Excerpted passage
::::::::
Colorado a “model of both sides” coming together
It should come as no shock that legal sportsbooks across the country have expressed excitement about Colorado voters legalizing sports betting.
Among them: Two established companies that have thrived in New Jersey and displayed signs of aggressive expansion.
One is FanDuel Sportsbook, which has opened up retail and/or online operations in New Jersey, New York, Pennsylvania, West Virginia, Iowa, and Indiana.
And FanDuel, an emerging leader in the nascent industry, has praised Colorado – and appears to have it in its crosshairs as an entry point.
“I travel the country and work on the effort to decriminalize sports betting in other states,” said Stacie Stern, manager of government affairs for FanDuel Group. “Colorado was really the model of both sides (of the political aisle) coming together in a common-sense way and not only pass legislation of sports betting but taking the next step to say, ‘Where will the revenue go and what’s important in our state.'”
Said revenue – a 10% tax on operators – will go toward the state’s water management plan as well as toward problem gambling.
Online sportsbooks excited for Colorado sports betting launch
While FanDuel has not partnered with an existing Colorado casino just yet, other operators such as PointsBet, Smarkets, Wynn and BetAmerica sure have. PointsBet partnered with Double Eagle Casino & Hotel, while the other three teamed with Full House Resorts. And all are eager to get things cooking in Colorado.
::::::::
Provided data

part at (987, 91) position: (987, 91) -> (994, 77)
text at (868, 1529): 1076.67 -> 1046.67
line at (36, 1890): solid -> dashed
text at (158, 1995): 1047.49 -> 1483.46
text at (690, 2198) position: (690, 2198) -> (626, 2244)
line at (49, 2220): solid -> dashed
::::::::
To do
(1) Return the stretch of the Colorado sports betting passage from "Said revenue –" through "cooking in Colorado.".
(2) Carry the Colorado sports betting passage forward from its final sentence.
The rows play no part in what comes next.

Outputs for the tasks
(1)
Said revenue – a 10% tax on operators – will go toward the state’s water management plan as well as toward problem gambling.
Online sportsbooks excited for Colorado sports betting launch
While FanDuel has not partnered with an existing Colorado casino just yet, other operators such as PointsBet, Smarkets, Wynn and BetAmerica sure have. PointsBet partnered with Double Eagle Casino & Hotel, while the other three teamed with Full House Resorts. And all are eager to get things cooking in Colorado.

(2)
“It’s great news that the people of Colorado have legalized sports betting, and we can’t wait to bring our sportsbook platform, SBK, to the Centennial State in 2020 through our partnership with Full House Resorts,” said Smarkets founder and CEO Jason Trost, whose company partnered with Full House in September, just a few days before BetAmerica did and a month before Wynn.
“As more and more states adopt sports betting legislation, the industry will be brought further into the light and regulated in a more professional manner, compared with the previous status quo of offshore bookmakers dominating the market.”
While FanDuel has not established a partnership with a land-based casino in the state, thus allowing the brand to enter the online market, it certainly showed an interest in Colorado – at the very least.
Through October, FanDuel was the largest contributor to the campaign to legalize sports betting. And as Stern put it, such a contribution was to both support state regulation and open up an avenue for FanDuel.
“The opportunity to open up new states and bring our sportsbook product to new states is what we’re looking for across the board,” Stern said. “We were definitely supportive.”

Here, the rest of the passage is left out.